Chiptune Tribute Albums: Daft Punk vs. Weezer vs. nerds

Two fairly prominent chiptune tribute albums have been released in the past month: Da Chip and Weezer - The 8-bit Album, based on the music of Daft Punk and Weezer respectively. On the one hand, this perfectly shows exactly what kinds of nerds were into both bands and what kind of nerds chiptune musicians are, namely exactly the kinds of nerds I am. It was hard to find bands more prominently dorky in the 1990s than robo-electronic pioneers Daft Punk and thick-glasses garage dweebs Weezer, and it was just as hard at the time to not be romantically whisked away by the wonderlands of 8- and 16-bit videogames, so naturally the two worlds should meet in euphonic bliss, no? Well, not quite.

The most glaring issue with Da Chip is that it immediately seems all too easy. Daft Punk were already making electronic music. Covering those songs in a more primitive electronic format comes across as little more than gimmick, not quite tribute. Only EvilWezil's take on Discovery's "Veridis Quo" breaks the structure of the source material enough to be interesting on its own. This brings to mind the other instantly recognizable issue with Da Chip, the complete absence of Human After All. I accept that Daft Punk's third LP is their least popular, but seriously, an entire tribute based around two albums seems a little off. "Technologic" practically lends itself to chip-love, and any of the other tracks would have been sweet too, especially "Make Love."
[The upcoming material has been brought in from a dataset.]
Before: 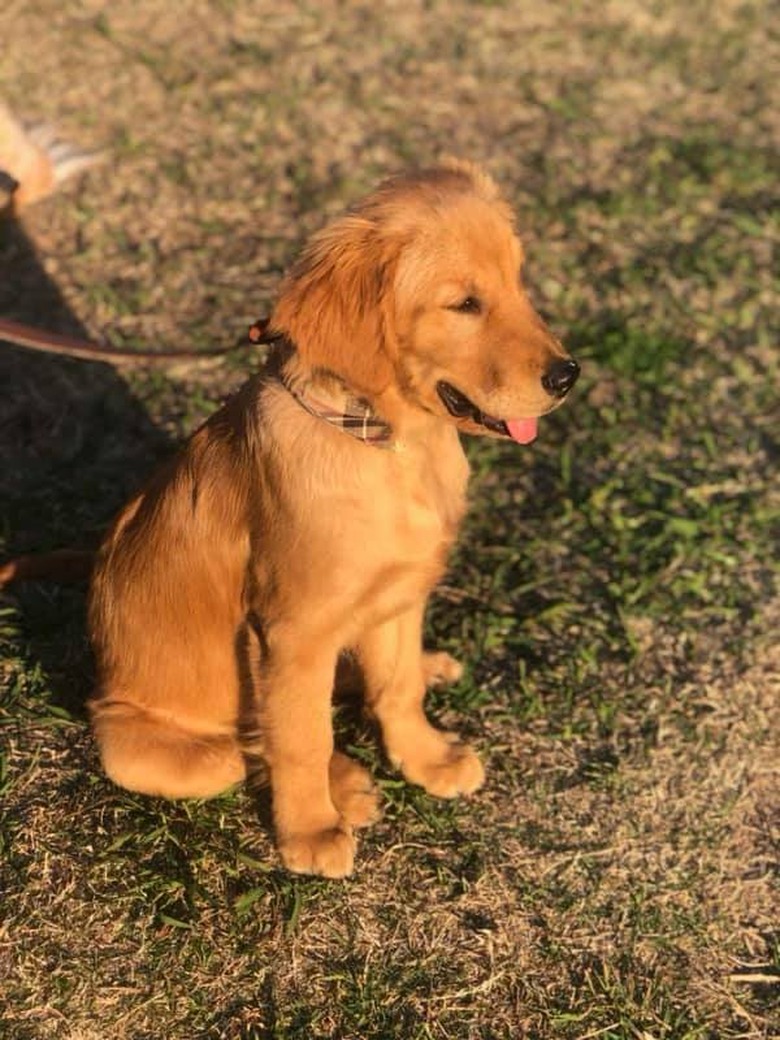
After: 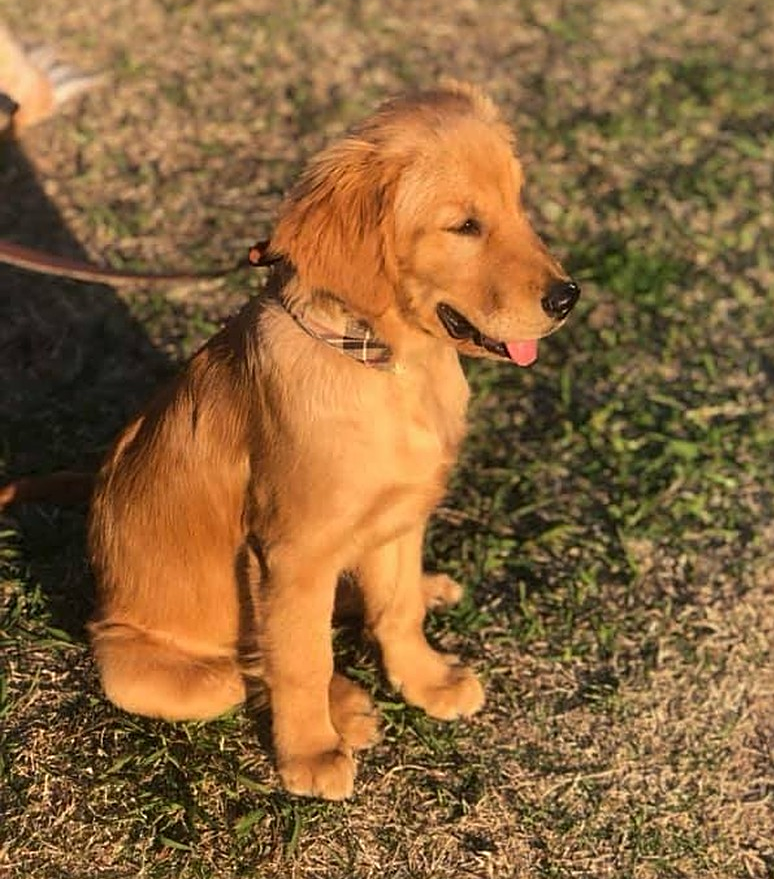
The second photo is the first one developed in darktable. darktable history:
crop: top 7.596%, bottom 7.869%
sharpen: on, module defaults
As for Weezer, well, the covers are varying degrees of successful. It's often distracting to hear vocals in chiptune, especially when the musicians are very much not singers, as in the case of Anamanaguchi's take on "Holiday." With the exception of videogame orchestra's Castlevania-inspired take on "Island in the Sun" and Bit Shifter's glow-stick-raver "The World Has Turned And Left Me Here," the songs are all pretty straightforward covers. Tugboat's "El Scorcho" winds up a sconce adorable and would fit in perfectly on the Little Nemo: The Dream Master soundtrack. While neither is particularly impressive, both seal of quality's "Hash Pipe" and Unicorn Dream Attack's "Jamie" are entirely likable fun. The biggest disappointment of the bunch, without question, is nordloef's "Buddy Holly" which forgoes any sense of experimentation or playfulness in favor of a straight midi cover with a fist-pumping club beat.

There's also a three-disc chiptune Prodigy tribute in the works, which I believe makes this a full-on fad. Thankfully, most of these chip-artists are still producing original works that are far better than these tributes. Sadly, only those of us who were already dweebs even know that. The lack of real excitement in these tributes shows and newcomers will ultimately see these as gimmicks and walk away with a laugh.